Requirement: Please retype the text lines of the material below word for word, omitting the pictures.

Material supplied:

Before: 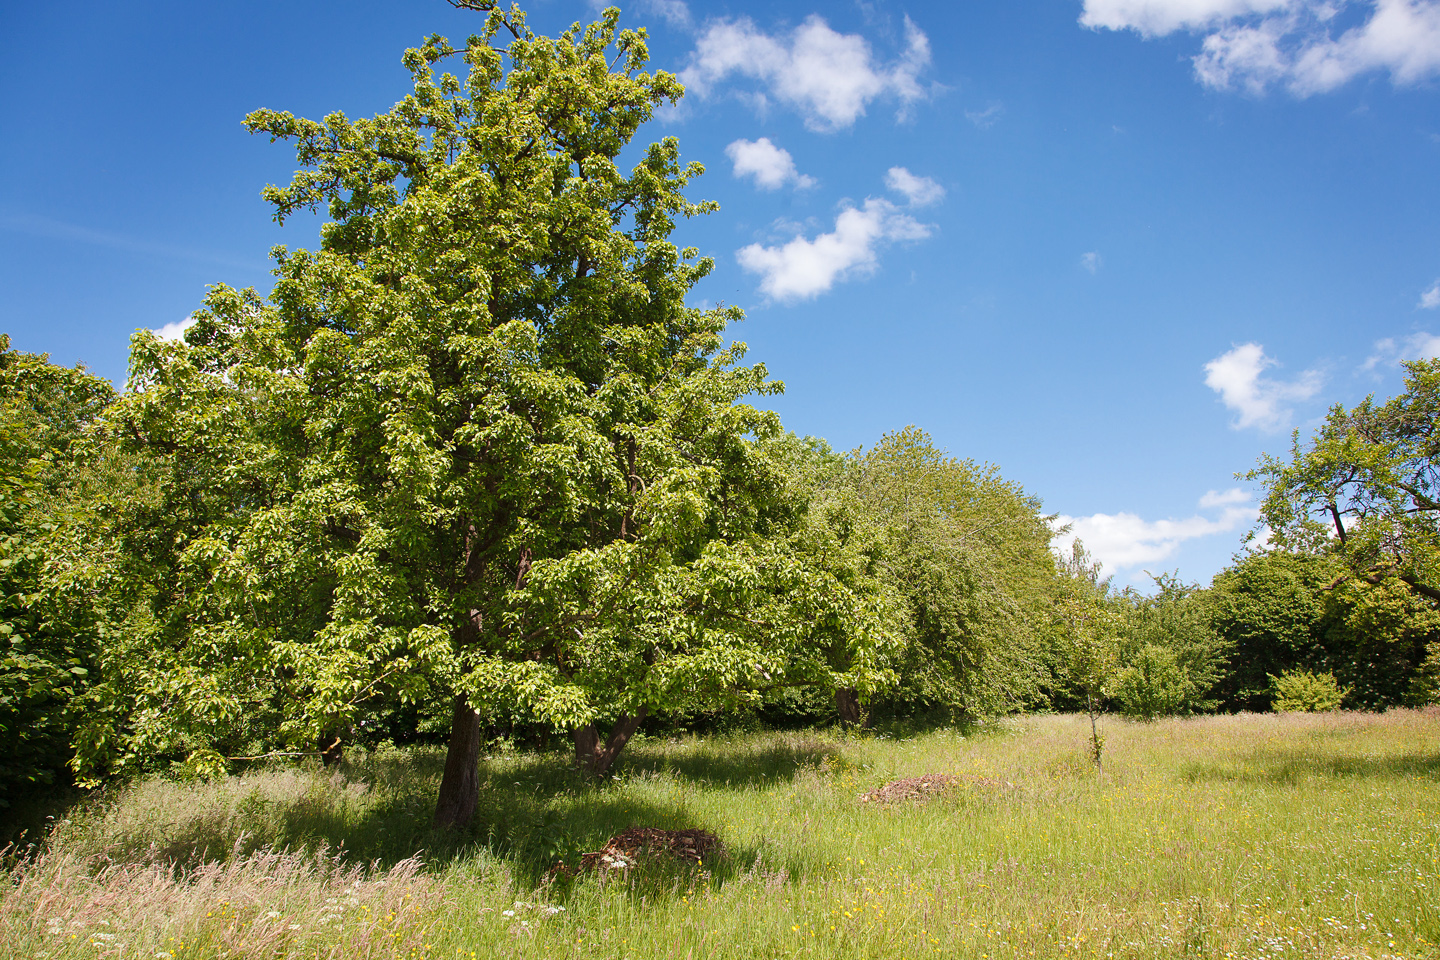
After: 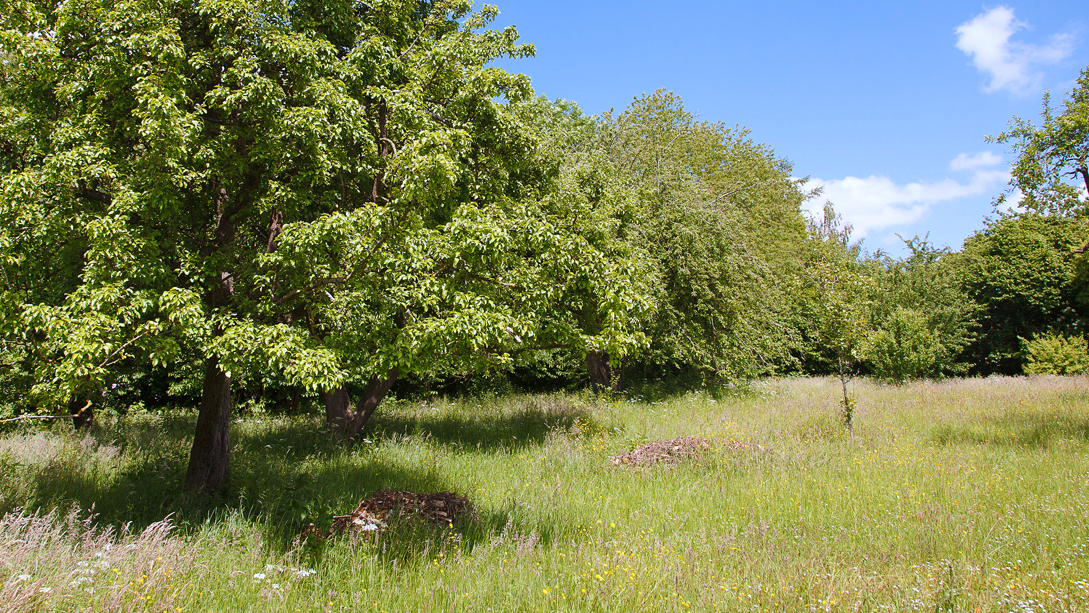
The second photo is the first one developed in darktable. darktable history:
crop and rotate: left 17.299%, top 35.115%, right 7.015%, bottom 1.024%
white balance: red 0.967, blue 1.119, emerald 0.756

Exercise output:
Before: 
After: 
The second photo is the first one developed in darktable. darktable history:
crop and rotate: left 17.299%, top 35.115%, right 7.015%, bottom 1.024%
white balance: red 0.967, blue 1.119, emerald 0.756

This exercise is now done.